*TEXTE DE LA PAGE*.

******************************

"Tu regardes les courses seulement pour les pilotes": dans la Fan zone, ces jeunes femmes passionnées de F1 combattent les stéréotypes

Parce que oui, parfois, être une femme, c’est devoir être incollable sur le sport qu’on aime sous peine d’être disqualifiée d’office.

Erine Blache Publié le 23/05/2025 à 13:00, mis à jour le 23/05/2025 à 13:00
Pour Federica et Valeria, la F1 est une passion transmise de génération en génération Photo: Jean François Ottonello/Monaco Matin

 "Alors explique-moi ce qu’est le DRS. " Voilà le genre de questions qu’une fan de Formule 1 peut se voir poser dès lors qu’elle évoque sa passion. Parce que oui, parfois, être une femme, c’est devoir être incollable sur le sport qu’on aime sous peine d’être disqualifiée d’office. Là où un homme pourra se contenter d’être un passionné de football, une femme devra citer une dizaine de joueurs et expliquer la règle du hors-jeu pour être prise au sérieux. Et sans surprise, la F1 subit le même sort.

******************************

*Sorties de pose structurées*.
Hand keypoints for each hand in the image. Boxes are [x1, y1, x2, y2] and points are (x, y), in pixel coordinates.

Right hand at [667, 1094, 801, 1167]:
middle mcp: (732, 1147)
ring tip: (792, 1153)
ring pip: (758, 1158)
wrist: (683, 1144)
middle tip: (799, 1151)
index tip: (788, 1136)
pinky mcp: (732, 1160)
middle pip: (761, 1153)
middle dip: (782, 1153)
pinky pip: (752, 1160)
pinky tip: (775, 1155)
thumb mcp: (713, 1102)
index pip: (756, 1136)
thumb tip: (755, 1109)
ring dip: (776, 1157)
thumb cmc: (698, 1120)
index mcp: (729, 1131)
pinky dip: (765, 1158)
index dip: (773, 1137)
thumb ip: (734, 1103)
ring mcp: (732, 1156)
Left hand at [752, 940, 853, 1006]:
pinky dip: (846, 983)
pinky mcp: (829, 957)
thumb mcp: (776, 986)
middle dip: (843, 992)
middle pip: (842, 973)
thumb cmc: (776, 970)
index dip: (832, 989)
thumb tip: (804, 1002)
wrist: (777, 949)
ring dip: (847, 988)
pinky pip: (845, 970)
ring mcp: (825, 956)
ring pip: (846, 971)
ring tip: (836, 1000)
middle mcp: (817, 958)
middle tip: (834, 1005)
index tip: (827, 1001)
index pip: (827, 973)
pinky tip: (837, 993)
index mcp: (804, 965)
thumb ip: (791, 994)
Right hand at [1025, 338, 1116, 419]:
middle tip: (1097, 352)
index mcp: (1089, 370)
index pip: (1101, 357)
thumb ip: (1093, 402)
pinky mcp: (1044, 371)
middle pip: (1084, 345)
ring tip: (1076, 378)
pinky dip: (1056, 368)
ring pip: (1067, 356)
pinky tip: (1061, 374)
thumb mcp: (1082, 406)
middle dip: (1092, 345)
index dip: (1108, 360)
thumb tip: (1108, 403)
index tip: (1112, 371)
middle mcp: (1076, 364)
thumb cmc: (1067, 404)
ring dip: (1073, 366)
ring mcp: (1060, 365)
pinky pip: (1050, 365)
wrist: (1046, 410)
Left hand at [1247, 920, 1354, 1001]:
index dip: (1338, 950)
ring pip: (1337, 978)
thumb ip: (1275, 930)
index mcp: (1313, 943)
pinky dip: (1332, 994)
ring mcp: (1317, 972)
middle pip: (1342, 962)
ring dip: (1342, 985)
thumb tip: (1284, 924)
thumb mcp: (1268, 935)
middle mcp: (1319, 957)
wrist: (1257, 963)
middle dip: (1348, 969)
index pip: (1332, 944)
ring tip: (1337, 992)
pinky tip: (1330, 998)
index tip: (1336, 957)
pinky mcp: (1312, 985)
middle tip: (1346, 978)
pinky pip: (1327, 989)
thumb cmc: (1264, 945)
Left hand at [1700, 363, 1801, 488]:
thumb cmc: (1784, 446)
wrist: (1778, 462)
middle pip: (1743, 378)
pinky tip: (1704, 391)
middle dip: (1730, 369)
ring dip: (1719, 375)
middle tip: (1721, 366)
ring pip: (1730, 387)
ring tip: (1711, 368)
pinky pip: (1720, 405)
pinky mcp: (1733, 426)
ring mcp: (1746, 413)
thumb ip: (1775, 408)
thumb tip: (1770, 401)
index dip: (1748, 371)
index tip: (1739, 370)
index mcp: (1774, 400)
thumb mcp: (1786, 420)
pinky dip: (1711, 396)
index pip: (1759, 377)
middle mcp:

******************************

*MISE EN PRATIQUE*.
A – D'après l'article sur les passionnées de F1, quelle règle du football une femme devrait-elle expliquer pour être prise au sérieux ?
B – Imprimez le passage de l'article sur les passionnées de F1 qui commence par les mots contenant « Erine Blache Publié » et se termine par « le même sort. ».

*CORRIGÉ*.
A – La règle du hors-jeu.

B –
Erine Blache Publié le 23/05/2025 à 13:00, mis à jour le 23/05/2025 à 13:00
Pour Federica et Valeria, la F1 est une passion transmise de génération en génération Photo: Jean François Ottonello/Monaco Matin

 "Alors explique-moi ce qu’est le DRS. " Voilà le genre de questions qu’une fan de Formule 1 peut se voir poser dès lors qu’elle évoque sa passion. Parce que oui, parfois, être une femme, c’est devoir être incollable sur le sport qu’on aime sous peine d’être disqualifiée d’office. Là où un homme pourra se contenter d’être un passionné de football, une femme devra citer une dizaine de joueurs et expliquer la règle du hors-jeu pour être prise au sérieux. Et sans surprise, la F1 subit le même sort.